FDA takes a dim view of BioMarin's DMD drug, citing 'contradictory' data

BioMarin CEO Jean-Jacques Bienaimé

BioMarin ($BMRN), preparing for a make-or-break FDA panel vote next week, got a harsh review from agency staff over its treatment for Duchenne muscular dystrophy, taken to task for "contradictory" efficacy data and "life-threatening" safety risks.

The company's drug, drisapersen, is up for approval next month but must first go before a committee of independent FDA advisers who issue nonbinding recommendations to regulators. In briefing documents released ahead of that meeting, FDA staff picked apart BioMarin's case for the DMD therapy, pointing to problems in each of the company's three supporting clinical trials and raising concerns about drisapersen's toxicity.

In a Phase III trial, the drug failed to significantly extend how far patients with the muscle-wasting disease could walk in 6 minutes, but BioMarin, looking at a subpopulation of volunteers, contends that drisapersen made enough of a difference to warrant approval. The FDA reached a much harsher conclusion in Friday's review, noting that "while there may be some evidence suggestive of efficacy of drisapersen, the evidence is inconsistent and in some cases contradictory, and does not reach the level of substantial evidence."

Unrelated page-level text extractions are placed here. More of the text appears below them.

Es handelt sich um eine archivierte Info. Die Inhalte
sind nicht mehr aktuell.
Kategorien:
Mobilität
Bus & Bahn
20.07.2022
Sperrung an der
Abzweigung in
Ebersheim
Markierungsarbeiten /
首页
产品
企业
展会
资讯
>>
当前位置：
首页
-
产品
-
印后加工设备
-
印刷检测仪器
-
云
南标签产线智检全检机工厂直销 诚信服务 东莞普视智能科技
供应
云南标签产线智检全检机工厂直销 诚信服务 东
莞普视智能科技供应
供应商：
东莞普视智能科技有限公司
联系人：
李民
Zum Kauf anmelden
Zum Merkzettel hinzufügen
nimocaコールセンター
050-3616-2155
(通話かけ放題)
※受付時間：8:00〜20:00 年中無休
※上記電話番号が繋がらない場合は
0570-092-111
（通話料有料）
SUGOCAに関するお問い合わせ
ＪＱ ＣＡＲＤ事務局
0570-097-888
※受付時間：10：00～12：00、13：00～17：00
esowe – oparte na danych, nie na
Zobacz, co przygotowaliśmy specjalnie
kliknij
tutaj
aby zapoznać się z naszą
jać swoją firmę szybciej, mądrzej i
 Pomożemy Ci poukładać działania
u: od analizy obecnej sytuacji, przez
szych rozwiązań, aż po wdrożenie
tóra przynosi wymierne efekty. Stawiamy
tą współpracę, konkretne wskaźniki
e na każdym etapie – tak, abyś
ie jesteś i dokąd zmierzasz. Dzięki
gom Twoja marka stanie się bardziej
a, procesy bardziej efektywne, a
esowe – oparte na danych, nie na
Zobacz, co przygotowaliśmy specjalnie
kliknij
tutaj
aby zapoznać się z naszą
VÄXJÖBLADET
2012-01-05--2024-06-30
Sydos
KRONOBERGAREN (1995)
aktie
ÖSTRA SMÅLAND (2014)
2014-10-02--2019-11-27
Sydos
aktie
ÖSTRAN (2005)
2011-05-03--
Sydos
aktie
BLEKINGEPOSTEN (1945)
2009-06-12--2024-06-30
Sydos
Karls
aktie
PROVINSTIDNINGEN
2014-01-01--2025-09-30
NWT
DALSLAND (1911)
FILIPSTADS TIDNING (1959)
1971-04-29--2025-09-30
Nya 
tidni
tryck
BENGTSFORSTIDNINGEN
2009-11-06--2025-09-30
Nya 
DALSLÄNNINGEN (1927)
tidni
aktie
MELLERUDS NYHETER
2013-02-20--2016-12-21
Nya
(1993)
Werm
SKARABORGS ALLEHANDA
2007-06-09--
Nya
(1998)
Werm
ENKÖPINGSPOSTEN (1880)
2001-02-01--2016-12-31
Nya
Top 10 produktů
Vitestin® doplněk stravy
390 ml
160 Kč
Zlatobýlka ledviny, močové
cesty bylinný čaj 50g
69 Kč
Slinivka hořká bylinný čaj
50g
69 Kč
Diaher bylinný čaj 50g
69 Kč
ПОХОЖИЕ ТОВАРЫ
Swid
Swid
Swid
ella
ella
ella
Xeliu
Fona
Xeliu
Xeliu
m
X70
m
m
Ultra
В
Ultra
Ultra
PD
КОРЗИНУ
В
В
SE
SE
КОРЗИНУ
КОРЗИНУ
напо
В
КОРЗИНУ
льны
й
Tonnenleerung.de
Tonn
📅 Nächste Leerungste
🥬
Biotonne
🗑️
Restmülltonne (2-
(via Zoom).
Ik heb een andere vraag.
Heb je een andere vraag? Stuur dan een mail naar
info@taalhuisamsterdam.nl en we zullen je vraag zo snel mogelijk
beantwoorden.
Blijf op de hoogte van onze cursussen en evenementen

On the safety side, the FDA bristled at drisapersen's ties to potentially fatal blood-platelet deficiency, renal injury and severe injection-site reactions. "The safety issues can have life-threatening outcomes," agency staff wrote, concluding that "even in the context of an invariably disabling and fatal disease such as DMD, the safety profile of drisapersen is concerning."

BioMarin's shares fell as much as 9% on Friday morning as the review seemed to dim drisapersen's odds of securing a positive recommendation at Tuesday's panel meeting and, eventually, FDA approval.

But the drug's tepid reception doesn't guarantee FDA rejection. Prepanel documents tend to take a tough tack on in-development drugs that is not always shared by agency advisers. And next week's meeting will also allot two hours for comments from DMD patients and their families, a group that has long lobbied for drisapersen's approval.

Meanwhile, Sarepta Therapeutics ($SRPT) is awaiting a similar judgment process for its rival DMD drug, eteplirsen. The Cambridge, MA, company is set to go before the same panel in January and is likely to face identical scrutiny over its patchwork case for eteplirsen's efficacy.

Both drugs target the roughly 13% of DMD patients whose disease stems from a flaw in the gene responsible for producing the protein dystrophin. Each works by getting the body to skip over that genetic defect, restoring the flow of dystrophin and alleviating symptoms of DMD.